[Opening READING TEXT section]

Here, we can recognize the two main ingredients of MG: (i) the coarse-level correction, \(\tilde{S}=\tilde{R}_F^C A \tilde{P}_C^F\), and (ii) the smoother \(G A_{FF}^{-1} G^T=G(G^T A G)^{-1} G^T\), applied only to the portion of the linear system corresponding to the F-unknowns. A direct connection between Equation (23) and a two-grid approach can be easily established, with the coarse-level correction \(\tilde{S}\) corresponding to \(A_{(j)}\) in the coarse grid, whereas the smoother corresponds to C in (18). Of course, proper local preconditioners for S and \(A_{FF}\) should be provided in Equation (23).

In summary, the main ingredients of AMG are: (i) a coarsening strategy, (ii) restriction and, (iii) prolongation (interpolation) operators, (iv) the smoother, and (v) the application technique [150]. Working on these components gives rise to a considerable number of possible variants. In this regard, AMG methods have attracted a great interest from the scientific community during the last 20 years and are currently object of intense development, see, for instance, [150,151,152,153,154,155,156,157] for a selection of methods.

As to the issue of parallelization, most tasks in the AMG application are matrix-by-vector products and vector updates. Letting aside the direct solution of the coarsest system, a possibly troublesome task is the smoother application. A classical Gauss-Seidel scheme, which requires the solution of a triangular system at each iteration, needs multicoloring and level scheduling approaches, while other smoothers, like BJ (Sect. 4.2.1) and, by extension, Domain decomposition (Sect. 4.2.4), can be much better parallelized. Although the AMG application can be carried out efficiently in parallel, its setup might be expensive as the sequence of \(A_{(j)}\) matrices, with the relevant restriction and prolongation operators, is needed. This phase can sometimes jeopardize the method scalability, for example when a large number of computing units is used [158, 159].

[Closing READING TEXT section]

Pick up the passage on algebraic multigrid methods after its last sentence and keep writing it.

[Opening GIVEN DATA section]

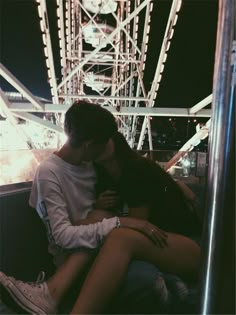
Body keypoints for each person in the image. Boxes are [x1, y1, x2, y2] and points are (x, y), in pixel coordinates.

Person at [0, 101, 201, 315]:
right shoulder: (76, 169)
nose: (109, 144)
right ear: (89, 145)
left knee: (118, 237)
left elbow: (145, 176)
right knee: (115, 234)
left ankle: (55, 294)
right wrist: (119, 220)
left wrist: (177, 185)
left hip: (177, 246)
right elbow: (66, 234)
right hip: (97, 250)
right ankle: (53, 292)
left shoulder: (107, 166)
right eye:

[Closing GIVEN DATA section]

## [WRITTEN RESPONSE]
AMG for reservoir simulation. Classical AMG methods have been developed to tackle systems of equations originating from elliptic PDEs, where the system matrix is expected to be SPD and, possibly, of M-type. This explains why AMG has found a natural and extensive application as a preconditioner of the elliptic pressure block in system (10) in a broadly used class of multi-stage preconditioning techniques called CPR (see Sect. 4.3.1). Still nowadays it remains the main application of AMG in the context of reservoir simulation.

As an alternative methodology, one can think of applying AMG to the whole block-structured system (10) despite its mixed elliptic/hyperbolic character and non-symmetry. Some arguments can support this approach [160]: (i) whilst the problem is mainly driven by elliptic components (such as pressure in reservoir simulation), AMG should be applicable; (ii) the approach can be extended also to systems incorporating other physics, such as geomechanics or thermal simulations (see, for instance, [161]); (iii) a monolithic preconditioning framework is applied to the full system without the introduction of additional stages; (iv) more information about the simulated physical process can be gathered from the full matrix rather than from one of its portions to obtain more targeted AMG techniques; (v) AMG is highly scalable and the entire linear solver part can be largely parallelized.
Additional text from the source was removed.